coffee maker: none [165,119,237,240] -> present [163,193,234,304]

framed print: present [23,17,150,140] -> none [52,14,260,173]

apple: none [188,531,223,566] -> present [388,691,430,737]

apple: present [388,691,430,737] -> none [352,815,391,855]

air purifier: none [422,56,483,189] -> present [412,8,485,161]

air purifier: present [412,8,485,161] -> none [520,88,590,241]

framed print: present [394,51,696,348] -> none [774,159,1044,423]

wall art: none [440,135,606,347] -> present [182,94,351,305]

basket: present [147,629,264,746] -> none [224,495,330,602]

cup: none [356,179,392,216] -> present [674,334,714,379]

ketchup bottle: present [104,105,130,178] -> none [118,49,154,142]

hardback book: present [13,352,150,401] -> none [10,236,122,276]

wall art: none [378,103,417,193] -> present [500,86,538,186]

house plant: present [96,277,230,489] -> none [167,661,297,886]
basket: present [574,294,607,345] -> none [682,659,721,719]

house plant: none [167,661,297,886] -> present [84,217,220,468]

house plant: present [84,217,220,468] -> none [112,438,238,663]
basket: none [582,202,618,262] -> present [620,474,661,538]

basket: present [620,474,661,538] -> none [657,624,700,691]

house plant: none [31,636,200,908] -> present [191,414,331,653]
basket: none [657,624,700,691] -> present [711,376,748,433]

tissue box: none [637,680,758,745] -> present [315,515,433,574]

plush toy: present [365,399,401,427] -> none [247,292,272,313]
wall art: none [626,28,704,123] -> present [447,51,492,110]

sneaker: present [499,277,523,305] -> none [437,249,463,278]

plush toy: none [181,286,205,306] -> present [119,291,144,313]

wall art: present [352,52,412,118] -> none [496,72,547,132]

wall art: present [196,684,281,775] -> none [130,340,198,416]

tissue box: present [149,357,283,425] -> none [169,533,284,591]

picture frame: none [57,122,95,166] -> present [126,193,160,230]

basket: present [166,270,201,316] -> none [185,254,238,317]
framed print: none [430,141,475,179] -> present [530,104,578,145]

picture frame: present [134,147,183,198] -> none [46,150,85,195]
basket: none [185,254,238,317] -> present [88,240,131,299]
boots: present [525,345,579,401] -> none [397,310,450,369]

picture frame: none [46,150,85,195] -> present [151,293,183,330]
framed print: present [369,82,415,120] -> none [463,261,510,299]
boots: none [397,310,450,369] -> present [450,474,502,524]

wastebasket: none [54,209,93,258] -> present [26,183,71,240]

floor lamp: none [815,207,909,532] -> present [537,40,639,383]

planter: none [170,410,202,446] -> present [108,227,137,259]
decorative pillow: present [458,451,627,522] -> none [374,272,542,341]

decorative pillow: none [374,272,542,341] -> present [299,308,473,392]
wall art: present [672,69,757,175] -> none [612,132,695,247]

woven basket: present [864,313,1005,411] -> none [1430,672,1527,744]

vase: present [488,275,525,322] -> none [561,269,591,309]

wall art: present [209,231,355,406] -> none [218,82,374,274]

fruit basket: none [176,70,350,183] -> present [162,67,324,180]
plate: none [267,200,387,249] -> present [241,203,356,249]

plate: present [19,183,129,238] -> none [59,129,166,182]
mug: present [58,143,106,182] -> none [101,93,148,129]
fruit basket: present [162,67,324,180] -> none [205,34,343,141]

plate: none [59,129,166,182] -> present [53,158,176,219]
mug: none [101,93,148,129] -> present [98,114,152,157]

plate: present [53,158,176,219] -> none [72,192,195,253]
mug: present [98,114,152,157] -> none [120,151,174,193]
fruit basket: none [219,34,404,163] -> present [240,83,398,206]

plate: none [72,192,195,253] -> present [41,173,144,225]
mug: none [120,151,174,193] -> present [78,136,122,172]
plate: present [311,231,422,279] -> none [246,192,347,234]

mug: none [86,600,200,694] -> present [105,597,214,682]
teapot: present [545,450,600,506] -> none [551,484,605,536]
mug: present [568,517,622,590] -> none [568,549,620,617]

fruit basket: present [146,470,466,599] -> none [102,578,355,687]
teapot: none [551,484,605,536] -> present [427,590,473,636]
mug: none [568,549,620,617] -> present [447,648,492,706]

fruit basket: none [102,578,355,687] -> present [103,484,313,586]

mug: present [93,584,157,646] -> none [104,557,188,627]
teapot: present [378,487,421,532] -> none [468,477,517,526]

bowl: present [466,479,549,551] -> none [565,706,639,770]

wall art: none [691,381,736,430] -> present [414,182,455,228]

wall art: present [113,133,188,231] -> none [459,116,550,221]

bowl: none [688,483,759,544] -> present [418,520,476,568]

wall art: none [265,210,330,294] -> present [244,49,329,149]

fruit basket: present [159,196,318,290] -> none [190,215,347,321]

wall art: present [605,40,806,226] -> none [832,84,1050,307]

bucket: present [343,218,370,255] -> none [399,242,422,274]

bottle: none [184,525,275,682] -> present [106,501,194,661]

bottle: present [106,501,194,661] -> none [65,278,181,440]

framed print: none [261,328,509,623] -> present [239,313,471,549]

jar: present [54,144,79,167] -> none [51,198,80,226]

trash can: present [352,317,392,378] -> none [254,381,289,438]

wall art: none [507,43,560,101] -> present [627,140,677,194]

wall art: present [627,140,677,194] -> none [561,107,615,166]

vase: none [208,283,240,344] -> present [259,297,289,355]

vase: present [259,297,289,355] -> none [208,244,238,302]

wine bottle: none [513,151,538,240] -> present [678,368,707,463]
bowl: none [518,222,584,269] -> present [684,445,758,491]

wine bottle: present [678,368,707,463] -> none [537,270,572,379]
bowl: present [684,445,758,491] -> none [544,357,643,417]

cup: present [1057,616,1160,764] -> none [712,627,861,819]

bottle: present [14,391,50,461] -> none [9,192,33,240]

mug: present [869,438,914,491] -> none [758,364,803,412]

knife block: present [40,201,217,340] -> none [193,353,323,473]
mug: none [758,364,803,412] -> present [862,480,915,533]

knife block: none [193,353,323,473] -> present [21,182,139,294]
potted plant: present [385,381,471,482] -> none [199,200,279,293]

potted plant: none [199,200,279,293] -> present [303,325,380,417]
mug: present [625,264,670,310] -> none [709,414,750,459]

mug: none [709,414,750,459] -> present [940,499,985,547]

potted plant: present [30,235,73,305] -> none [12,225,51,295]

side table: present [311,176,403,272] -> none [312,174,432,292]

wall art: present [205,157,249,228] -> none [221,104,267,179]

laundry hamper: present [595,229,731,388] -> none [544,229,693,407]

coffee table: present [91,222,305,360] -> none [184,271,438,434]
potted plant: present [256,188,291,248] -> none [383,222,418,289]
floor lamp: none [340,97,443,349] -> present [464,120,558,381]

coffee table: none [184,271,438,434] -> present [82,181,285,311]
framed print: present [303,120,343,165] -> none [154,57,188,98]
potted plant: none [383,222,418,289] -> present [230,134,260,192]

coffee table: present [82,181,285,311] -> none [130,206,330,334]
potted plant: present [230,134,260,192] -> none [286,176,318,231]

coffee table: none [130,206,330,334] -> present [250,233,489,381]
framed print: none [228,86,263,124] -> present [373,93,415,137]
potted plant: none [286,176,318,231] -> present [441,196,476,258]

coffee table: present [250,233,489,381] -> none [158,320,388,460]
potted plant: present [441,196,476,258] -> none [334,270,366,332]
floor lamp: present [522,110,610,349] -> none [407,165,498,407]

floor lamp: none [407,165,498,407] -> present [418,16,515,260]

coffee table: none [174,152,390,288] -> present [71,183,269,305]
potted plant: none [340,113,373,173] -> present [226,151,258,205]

========================================================================

◆ **What you will do**:
Each line in the data that holds the word "block" must be copied.

◆ **Task answer**:
knife block: present [40,201,217,340] -> none [193,353,323,473]
knife block: none [193,353,323,473] -> present [21,182,139,294]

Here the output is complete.